JOE:  Heavens, what did you make of that as a child?

URSULA:  I don’t know! My father was a barrister at one stage and he had lots of legal books about murder trials and so on. There was another on that gripped me as a child called Hanged in Error  - a record of  British court cases about people who had been hanged and it was later discovered that they were in fact not guilty. I guess it’s the combination of extreme human behavior occurring in the banality of everyday life.



Di Provenza il mar  from La Traviata  Giuseppe Verdi

 URSULA:  This is a song that s a favourite of my mother's. My mother's not very well at the moment, and a few years ago we had a beautiful night at the Opera House seeing La Traviata , so it's a kind of a memory of that night, and it is just a beautiful passionate lovely song.

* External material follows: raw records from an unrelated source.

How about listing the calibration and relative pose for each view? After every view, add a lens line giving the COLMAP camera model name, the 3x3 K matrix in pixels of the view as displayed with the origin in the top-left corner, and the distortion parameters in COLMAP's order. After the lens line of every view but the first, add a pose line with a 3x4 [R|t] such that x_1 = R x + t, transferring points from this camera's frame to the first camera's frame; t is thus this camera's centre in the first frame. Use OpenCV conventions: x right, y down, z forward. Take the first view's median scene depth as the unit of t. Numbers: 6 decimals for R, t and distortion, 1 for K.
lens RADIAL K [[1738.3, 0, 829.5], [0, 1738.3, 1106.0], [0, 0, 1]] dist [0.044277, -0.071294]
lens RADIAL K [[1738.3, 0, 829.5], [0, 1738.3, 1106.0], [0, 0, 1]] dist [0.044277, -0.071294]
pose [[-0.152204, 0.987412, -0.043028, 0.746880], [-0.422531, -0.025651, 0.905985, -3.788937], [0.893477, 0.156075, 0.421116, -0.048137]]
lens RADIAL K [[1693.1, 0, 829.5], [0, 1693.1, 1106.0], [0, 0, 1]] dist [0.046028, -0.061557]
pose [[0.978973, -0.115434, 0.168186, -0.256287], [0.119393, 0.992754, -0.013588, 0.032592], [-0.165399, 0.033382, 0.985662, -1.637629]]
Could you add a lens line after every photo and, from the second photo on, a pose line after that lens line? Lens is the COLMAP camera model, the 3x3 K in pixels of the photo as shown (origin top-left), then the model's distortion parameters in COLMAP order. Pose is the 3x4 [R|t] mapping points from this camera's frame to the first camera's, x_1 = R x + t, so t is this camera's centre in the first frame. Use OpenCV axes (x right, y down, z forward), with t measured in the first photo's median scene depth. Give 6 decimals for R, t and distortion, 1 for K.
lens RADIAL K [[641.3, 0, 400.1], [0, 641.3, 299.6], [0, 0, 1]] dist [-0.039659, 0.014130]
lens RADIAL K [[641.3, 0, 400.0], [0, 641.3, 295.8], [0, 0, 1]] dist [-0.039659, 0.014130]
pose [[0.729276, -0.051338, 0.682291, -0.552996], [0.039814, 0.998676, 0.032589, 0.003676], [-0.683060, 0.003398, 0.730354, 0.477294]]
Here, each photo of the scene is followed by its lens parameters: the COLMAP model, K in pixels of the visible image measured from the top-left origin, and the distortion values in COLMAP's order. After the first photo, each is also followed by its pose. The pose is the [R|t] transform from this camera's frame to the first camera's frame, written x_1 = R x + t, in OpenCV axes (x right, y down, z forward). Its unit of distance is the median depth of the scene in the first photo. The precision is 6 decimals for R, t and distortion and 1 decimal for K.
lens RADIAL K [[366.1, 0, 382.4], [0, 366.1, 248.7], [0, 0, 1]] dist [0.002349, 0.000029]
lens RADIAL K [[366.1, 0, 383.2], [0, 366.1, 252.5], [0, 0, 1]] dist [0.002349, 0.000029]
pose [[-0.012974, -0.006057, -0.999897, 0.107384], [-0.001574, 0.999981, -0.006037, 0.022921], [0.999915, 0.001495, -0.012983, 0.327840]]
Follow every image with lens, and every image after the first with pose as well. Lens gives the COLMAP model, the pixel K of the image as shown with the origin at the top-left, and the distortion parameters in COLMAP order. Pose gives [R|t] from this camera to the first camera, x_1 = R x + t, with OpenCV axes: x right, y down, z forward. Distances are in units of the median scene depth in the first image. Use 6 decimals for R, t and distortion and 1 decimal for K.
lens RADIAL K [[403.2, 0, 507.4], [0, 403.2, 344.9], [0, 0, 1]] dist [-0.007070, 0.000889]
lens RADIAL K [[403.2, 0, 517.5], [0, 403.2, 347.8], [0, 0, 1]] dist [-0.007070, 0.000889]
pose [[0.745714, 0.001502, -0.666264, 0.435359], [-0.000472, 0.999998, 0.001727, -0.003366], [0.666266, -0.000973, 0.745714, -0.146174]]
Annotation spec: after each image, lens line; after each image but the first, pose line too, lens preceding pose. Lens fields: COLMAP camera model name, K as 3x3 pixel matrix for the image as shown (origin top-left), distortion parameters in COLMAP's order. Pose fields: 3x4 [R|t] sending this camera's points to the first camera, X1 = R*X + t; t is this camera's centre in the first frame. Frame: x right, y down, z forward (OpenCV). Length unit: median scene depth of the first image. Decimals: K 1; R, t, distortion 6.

JOE:   One thing I must say about The Red Shoe. You interspersed the fiction with actual reports of the Sydney Morning Herald of the time regarding the Petrov Affair.

URSULA:  That's right. It’s set during Australia's spy scandal of 1954. I think when you are writing something that is set in a historical period, you are very aware that you are reinterpreting it. What I wanted to do by including those direct newspaper excerpts is to provide an authentic voice from 1954. Not just Ursula's version of what happened which is the rest of the book.

JOE:  Let’s just finish with your final selection for today, and I have to say it's a beauty. Tell me about this one.

URSULA:  I've picked a song by Tiny Tim, his most famous, his hit song, Tiptoe through the Tulips. I've been a lover of Tiny Tim since the late 1960s when he of appeared on television and I saw him perform at the Opera House in 1982. He’s dead, now of course, but I think he had a beautiful, strangely sincere approach, especially for the modern world. He was a sentimental performer completely without irony.

 JOE:  What a way to end our day together. Tiptoe through the Tulips  by Tiny Tim.